Human Motion Capture from Loose and Sparse Inertial Sensors with Garment-aware Diffusion Models

IJCAI 2025
Andela Ilic, Jiaxi Jiang, Paul Streli, Xintong Liu, and Christian Holz
Department of Computer Science, ETH Zürich
Garment Inertial Poser teaser image

Figure 1: Garment Inertial Poser (GaIP) is a novel model for estimating full-body poses from sparse inertial sensors that are loosely attached to garments. While sensors that are attached to clothing rather than tightly strapped to the body is much more realistic, it is simultaneously more challenging.
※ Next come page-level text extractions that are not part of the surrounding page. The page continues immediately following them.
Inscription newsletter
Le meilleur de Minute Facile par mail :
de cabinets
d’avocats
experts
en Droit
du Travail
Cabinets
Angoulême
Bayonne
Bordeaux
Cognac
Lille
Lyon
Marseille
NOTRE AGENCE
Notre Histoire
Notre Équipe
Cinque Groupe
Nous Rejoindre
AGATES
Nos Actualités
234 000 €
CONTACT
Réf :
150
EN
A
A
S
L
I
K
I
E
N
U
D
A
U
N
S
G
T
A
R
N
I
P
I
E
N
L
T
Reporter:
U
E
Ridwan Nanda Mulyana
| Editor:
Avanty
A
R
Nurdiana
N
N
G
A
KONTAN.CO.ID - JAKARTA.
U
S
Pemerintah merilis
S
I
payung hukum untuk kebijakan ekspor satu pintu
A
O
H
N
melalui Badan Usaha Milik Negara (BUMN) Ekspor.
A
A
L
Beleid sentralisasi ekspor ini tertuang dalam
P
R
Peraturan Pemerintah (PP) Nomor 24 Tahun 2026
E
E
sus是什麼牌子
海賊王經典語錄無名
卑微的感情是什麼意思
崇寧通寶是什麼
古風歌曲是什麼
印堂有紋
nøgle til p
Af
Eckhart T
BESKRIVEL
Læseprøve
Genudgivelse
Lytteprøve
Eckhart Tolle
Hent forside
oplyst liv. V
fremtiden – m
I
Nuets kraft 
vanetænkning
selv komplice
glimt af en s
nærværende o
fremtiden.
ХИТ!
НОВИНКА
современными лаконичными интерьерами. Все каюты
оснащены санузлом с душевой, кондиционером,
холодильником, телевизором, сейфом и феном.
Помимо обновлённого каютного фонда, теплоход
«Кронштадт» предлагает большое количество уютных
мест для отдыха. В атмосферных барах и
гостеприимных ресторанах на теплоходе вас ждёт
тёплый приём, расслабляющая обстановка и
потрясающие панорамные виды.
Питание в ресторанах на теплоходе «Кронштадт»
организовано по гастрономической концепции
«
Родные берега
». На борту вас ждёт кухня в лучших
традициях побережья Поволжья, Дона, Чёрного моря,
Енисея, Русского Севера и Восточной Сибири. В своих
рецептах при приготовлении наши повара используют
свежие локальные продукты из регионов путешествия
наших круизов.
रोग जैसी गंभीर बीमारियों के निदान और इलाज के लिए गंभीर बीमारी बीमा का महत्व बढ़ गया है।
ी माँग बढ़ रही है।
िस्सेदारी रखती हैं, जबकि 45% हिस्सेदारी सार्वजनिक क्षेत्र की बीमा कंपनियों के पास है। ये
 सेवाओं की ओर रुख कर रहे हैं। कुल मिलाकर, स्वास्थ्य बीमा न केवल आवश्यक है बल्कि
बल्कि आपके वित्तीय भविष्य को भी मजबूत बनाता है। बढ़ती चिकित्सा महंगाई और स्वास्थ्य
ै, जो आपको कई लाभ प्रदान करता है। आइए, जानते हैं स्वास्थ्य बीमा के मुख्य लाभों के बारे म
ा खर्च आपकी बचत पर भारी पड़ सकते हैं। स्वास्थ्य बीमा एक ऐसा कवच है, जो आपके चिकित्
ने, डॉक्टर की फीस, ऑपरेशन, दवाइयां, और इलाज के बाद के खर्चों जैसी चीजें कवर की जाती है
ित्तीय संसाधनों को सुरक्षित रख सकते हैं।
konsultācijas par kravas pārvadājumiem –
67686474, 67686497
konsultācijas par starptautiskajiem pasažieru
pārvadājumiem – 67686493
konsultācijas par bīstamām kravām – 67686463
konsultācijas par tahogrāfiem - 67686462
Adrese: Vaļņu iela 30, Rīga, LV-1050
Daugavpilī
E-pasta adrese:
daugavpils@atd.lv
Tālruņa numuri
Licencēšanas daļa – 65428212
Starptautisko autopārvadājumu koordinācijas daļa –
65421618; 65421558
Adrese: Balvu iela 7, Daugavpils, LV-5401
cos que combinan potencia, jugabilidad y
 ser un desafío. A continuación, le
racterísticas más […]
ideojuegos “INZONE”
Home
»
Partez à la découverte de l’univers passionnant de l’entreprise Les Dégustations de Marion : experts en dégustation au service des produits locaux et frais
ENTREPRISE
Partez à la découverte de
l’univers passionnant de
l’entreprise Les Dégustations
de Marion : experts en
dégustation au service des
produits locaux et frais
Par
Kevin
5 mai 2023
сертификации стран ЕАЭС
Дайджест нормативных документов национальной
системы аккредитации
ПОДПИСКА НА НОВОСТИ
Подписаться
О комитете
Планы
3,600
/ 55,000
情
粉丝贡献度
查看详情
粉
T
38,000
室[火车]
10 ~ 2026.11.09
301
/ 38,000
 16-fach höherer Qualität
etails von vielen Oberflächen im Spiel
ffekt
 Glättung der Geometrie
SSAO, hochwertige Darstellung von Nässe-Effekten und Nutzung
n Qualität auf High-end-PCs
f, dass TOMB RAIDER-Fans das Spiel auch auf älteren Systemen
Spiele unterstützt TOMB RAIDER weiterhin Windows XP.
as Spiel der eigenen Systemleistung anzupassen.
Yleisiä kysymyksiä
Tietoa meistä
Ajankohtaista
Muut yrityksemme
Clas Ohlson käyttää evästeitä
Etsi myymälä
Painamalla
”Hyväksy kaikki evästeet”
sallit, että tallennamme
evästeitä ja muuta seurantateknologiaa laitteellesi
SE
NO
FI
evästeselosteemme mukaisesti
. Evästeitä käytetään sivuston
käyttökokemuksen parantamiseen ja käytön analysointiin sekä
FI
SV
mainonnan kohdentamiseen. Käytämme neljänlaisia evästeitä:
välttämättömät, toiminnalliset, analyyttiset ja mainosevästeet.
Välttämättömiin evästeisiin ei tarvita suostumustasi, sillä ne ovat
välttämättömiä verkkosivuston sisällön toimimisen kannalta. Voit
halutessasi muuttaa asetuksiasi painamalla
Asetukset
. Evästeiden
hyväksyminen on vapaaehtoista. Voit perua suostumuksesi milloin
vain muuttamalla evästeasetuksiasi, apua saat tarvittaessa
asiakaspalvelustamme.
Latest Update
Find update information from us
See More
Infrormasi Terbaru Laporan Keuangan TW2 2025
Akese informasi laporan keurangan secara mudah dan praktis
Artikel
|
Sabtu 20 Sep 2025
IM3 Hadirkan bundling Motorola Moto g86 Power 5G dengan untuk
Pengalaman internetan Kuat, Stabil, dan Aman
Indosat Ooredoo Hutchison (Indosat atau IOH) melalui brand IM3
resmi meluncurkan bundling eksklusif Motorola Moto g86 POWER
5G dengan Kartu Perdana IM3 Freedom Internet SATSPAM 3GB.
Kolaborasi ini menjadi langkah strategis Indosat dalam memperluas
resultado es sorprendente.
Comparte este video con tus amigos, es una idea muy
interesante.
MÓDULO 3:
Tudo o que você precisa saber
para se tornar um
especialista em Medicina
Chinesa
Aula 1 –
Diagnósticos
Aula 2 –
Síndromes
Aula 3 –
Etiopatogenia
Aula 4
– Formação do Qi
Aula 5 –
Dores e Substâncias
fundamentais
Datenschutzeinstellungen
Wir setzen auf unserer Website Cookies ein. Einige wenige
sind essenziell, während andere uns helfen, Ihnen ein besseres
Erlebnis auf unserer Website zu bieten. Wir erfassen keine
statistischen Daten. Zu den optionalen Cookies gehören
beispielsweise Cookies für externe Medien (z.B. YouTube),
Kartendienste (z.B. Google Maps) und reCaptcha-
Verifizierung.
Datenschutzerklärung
We first introduce diffusion models for simulating and synthesizing loose IMU signals. Leveraging this data, we propose diffusion models conditioned on IMU data alone or IMU data and clothing model parameters, enabling robust human motion estimation.

Abstract

Motion capture using sparse inertial sensors has shown great promise due to its portability and lack of occlusion issues compared to camera-based tracking. Existing approaches typically assume that IMU sensors are tightly attached to the human body. However, this assumption often does not hold in real-world scenarios. In this paper, we present Garment Inertial Poser (GaIP), a method for estimating full-body poses from sparse and loosely attached IMU sensors. We first simulate IMU recordings using an existing garment-aware human motion dataset. Our transformer-based diffusion models synthesize loose IMU data and estimate human poses from this challenging loose IMU data. We also demonstrate that incorporating garment-related parameters during training on loose IMU data effectively maintains expressiveness and enhances the ability to capture variations introduced by looser or tighter garments. Our experiments show that our diffusion methods trained on simulated and synthetic data outperform state-of-the-art inertial full-body pose estimators, both quantitatively and qualitatively, opening up a promising direction for future research on motion capture from such realistic sensor placements.

Reference

Andela Ilic, Jiaxi Jiang, Paul Streli, Xintong Liu, and Christian Holz. Human Motion Capture from Loose and Sparse Inertial Sensors with Garment-aware Diffusion Models. In International Joint Conferences on Artificial Intelligence 2025 (IJCAI).

Diffusion Framework

primary_secondary_model.png.webp

Figure 2: Our diffusion framework consists of two models: a primary model for pose estimation and a secondary model for generating loose-wear IMU data. The primary model predicts SMPL joint rotations, joint positions, and tight-wear IMU signals. The secondary model, trained on real-world data, generates loosely attached IMU signals conditioned on tightly attached IMU signals and the corresponding pose. During inference, we use the secondary model to generate loose-wear IMU signals for AMASS poses, given the poses and simulated tight-wear IMU signals.

Training data

data

Figure 3: This task is challenged by data scarcity, as real-world datasets are rare, limited in size, or do not always cover the whole body, making them insufficient for effective training. To address this, we train our GaIP model using three types of datasets: simulated, synthetic, and real.

Method

pipeline

Figure 4: GaIP takes as input either loose-wear IMU recordings of acceleration and rotation alone, or these inputs can be enriched with garment-related parameters (style, height, and body mass index). Using this information, GaIP estimates the body pose, joint positions, and tightly attached IMU signals. Architecturally, we employ a transformer-based denoiser within the DDPM framework.

Results

upper_body_IMUs

Figure 5: Qualitative performance of the upper-body models conditioned on IMU data on 1) simulated AMASS dataset, 2) real-world upper-body LIP dataset, and 3) real-world whole-body dataset.

full_body_IMUs

Figure 6: Qualitative performance of the full-body models conditioned on IMU data on 1) simulated AMASS dataset, and 2) real-world whole-body dataset.

upper_body_garment_aware

Figure 7: Qualitative performance of the upper-body model conditioned on IMU data and garment-related parameters on 1) real-world upper-body LIP dataset, and 2) real-world whole-body dataset.